Het egalitarisme van populisten leidt vaak (8) tot pleidooien voor ‘gewone taal’, ‘oneliners’ en ‘zegt U nu maar ja of nee’, ook waar iets meer woorden en iets meer nadenken voor de hand liggen. Dat gaat blijkbaar samen met (9) pleidooien voor totale vrijheid van meningsuiting, zij het beperkt tot de eigen groep; van buitenstaanders wordt kritiek gemakkelijk gekwalificeerd als ‘demonisering’. Enigszins in strijd met de democratische overtuiging is (10) het verlangen doorgaans groot naar de sterke en charismatische leider.

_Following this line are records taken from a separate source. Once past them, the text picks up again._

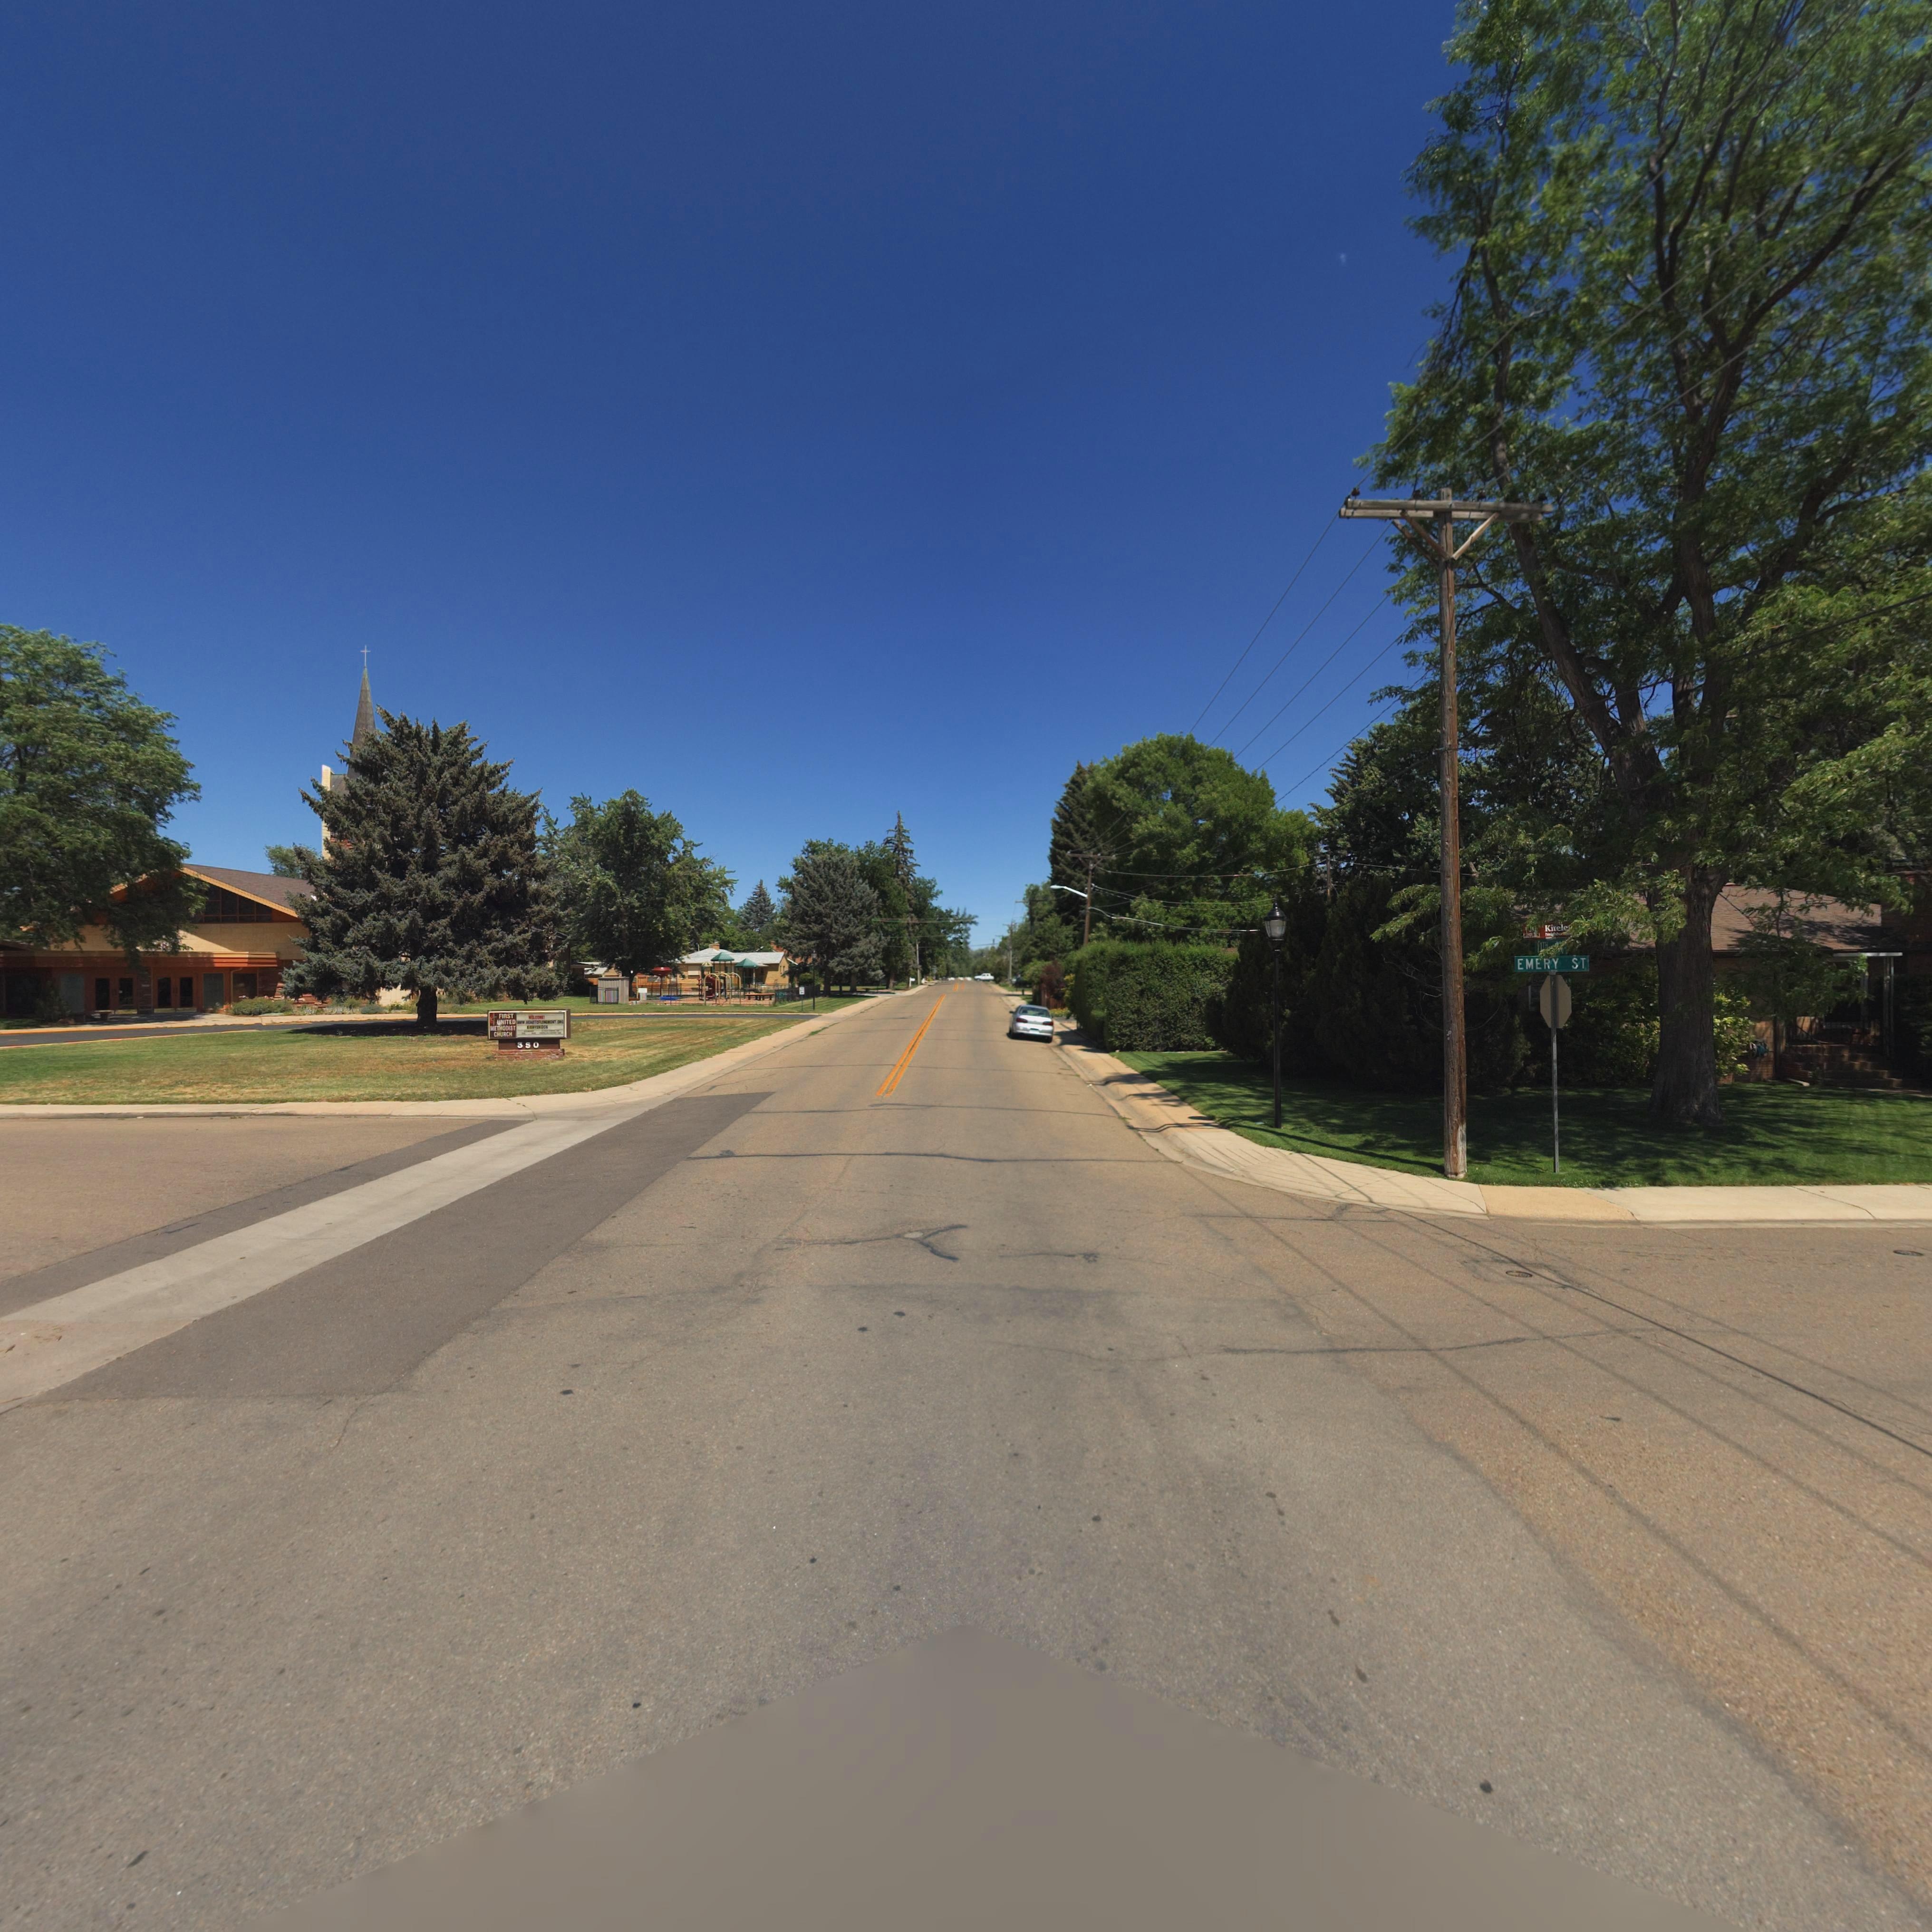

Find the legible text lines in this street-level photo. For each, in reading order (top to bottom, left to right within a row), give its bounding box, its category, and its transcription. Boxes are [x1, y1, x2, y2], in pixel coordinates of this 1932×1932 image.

[1536, 941, 1548, 953] StreetName: 1*TH
[1517, 957, 1587, 970] StreetName: EMERY ST
[499, 1013, 513, 1019] BusinessName: FIRST
[496, 1019, 515, 1024] BusinessName: UNITED
[490, 1025, 516, 1031] BusinessName: METHODIST
[493, 1031, 512, 1037] BusinessName: CHURCH
[516, 1042, 539, 1049] StreetNumber: 3*0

Wie past in deze ‘ketendefinitie’ van het populisme nu wel of niet? Daarover in mijn volgende column meer.

Dit is de eerste column in een reeks van drie over het populisme.


*) Over de definitiekwestie zie: Sarah L. de Lange en Matthijs Rooduijn, Een populistische tijdgeest in Nederland? Een inhoudsanalyse van de verkiezingsprogramma’s van politieke partijen, in: Rudy Andeweg en Jacques Thomassen (red.), Democratie doorgelicht. Het functioneren van de Nederlandse democratie, Leiden 2011, 319 -334.